Order → assess → act
  1. 01Order createdFlow trigger fires
  2. 02Evaluate riskrisk level + address + history
  3. 03Tag & holdflag, pause fulfillment
  4. 04Notify staffinternal email
  5. 05Human decisionrelease or cancel

1. The trigger

Start the workflow on Order created. It fires once per order, before fulfillment, which is exactly the window where blocking is cheap. (If you want to lean on Shopify's fraud analysis specifically, the Order risk analyzed trigger gives you the assessment result to branch on instead.)

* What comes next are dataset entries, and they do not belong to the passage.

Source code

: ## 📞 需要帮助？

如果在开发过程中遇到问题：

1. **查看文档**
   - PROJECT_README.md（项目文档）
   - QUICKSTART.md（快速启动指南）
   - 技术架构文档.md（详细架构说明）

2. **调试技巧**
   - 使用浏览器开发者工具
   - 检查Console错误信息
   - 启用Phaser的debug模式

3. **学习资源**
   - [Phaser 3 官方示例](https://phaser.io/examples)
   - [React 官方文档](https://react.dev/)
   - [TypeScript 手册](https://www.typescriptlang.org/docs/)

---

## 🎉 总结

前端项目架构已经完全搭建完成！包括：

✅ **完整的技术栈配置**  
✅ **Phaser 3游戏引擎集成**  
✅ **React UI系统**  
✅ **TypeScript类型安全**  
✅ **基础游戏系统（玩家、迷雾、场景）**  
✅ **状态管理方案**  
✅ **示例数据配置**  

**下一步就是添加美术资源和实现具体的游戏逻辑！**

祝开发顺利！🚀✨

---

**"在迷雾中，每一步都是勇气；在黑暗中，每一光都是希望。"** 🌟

2. The conditions — what "suspicious" means

A single signal produces too many false positives. I combine a few so the workflow flags orders that are genuinely worth a human's time:

Flow condition logicpseudocode
Trigger:  Order created

Condition (ANY of the following is true → treat as suspicious):
  • order.riskLevel  is  HIGH
  • order.billingAddress.countryCode  ≠  order.shippingAddress.countryCode
  • customer.numberOfOrders  is  0
    AND  order.totalPrice  is greater than  300
  • order.shippingAddress  matches an entry tagged  "blocked-address"
  • Risk level HIGH — Shopify's own fraud analysis already scores this; Flow just reacts to it.
  • Billing ≠ shipping country — a classic stolen-card pattern worth a second look.
  • First-time customer + high total — a large order from a brand-new account is a common fraud shape.
  • Known-bad addresses — repeat offenders. Keep a list (a metafield or a tagged reference) so an address that charged back once is caught automatically next time.

3. The actions

When a condition matches, do three things. First, tag the order so it's filterable in the admin and other automations can key off it. Flow accepts Liquid in the tag field:

Add order tags (Liquid)liquid
{% comment %}
  Flow "Add order tags" action — Liquid is allowed in the tag field.
  Tag the order so staff can filter the admin and so downstream
  automations (fulfillment holds, Klaviyo) can react.
{% endcomment %}
review-fraud
{% if order.riskLevel == "HIGH" %}risk-high{% endif %}
{% if order.billingAddress.countryCode != order.shippingAddress.countryCode %}address-mismatch{% endif %}

Second, hold fulfillment so nothing can ship while the order is flagged. Third, send an internal email so a human actually looks — a flag no one sees is not a control:

Send internal email (Liquid)liquid
Subject: ⚠️ Order {{ order.name }} held for fraud review

Order {{ order.name }} was flagged and fulfillment is on hold.

  Customer:  {{ order.customer.displayName }} ({{ order.email }})
  Total:     {{ order.totalPrice }} {{ order.presentmentCurrencyCode }}
  Risk:      {{ order.riskLevel }}
  Billing:   {{ order.billingAddress.city }}, {{ order.billingAddress.countryCode }}
  Shipping:  {{ order.shippingAddress.city }}, {{ order.shippingAddress.countryCode }}

Review in admin, then release the hold or cancel + refund.

4. Make it better over time

  • Feed the loop — every real chargeback should add its address to the blocked list, so the same actor can't repeat.
  • Tier the response — one flagged signal → tag and review; two or more → hold fulfillment as well. It keeps low-risk orders moving.
  • Track the false-positive rate — if staff release most held orders untouched, the conditions are too aggressive. Tune them.
  • Reassure good customers — a held order can send a short "verifying your order" email so legitimate buyers aren't left wondering.

The result

The same-day fraudulent orders that used to become next-month chargebacks now stop at the door: flagged, held and reviewed before a box is packed. It runs on every order without anyone thinking about it, it cost nothing beyond the plan the store was already on, and it's the kind of margin protection that quietly compounds — which is why it shipped alongside the WooCommerce-to-Shopify migration rather than as an afterthought.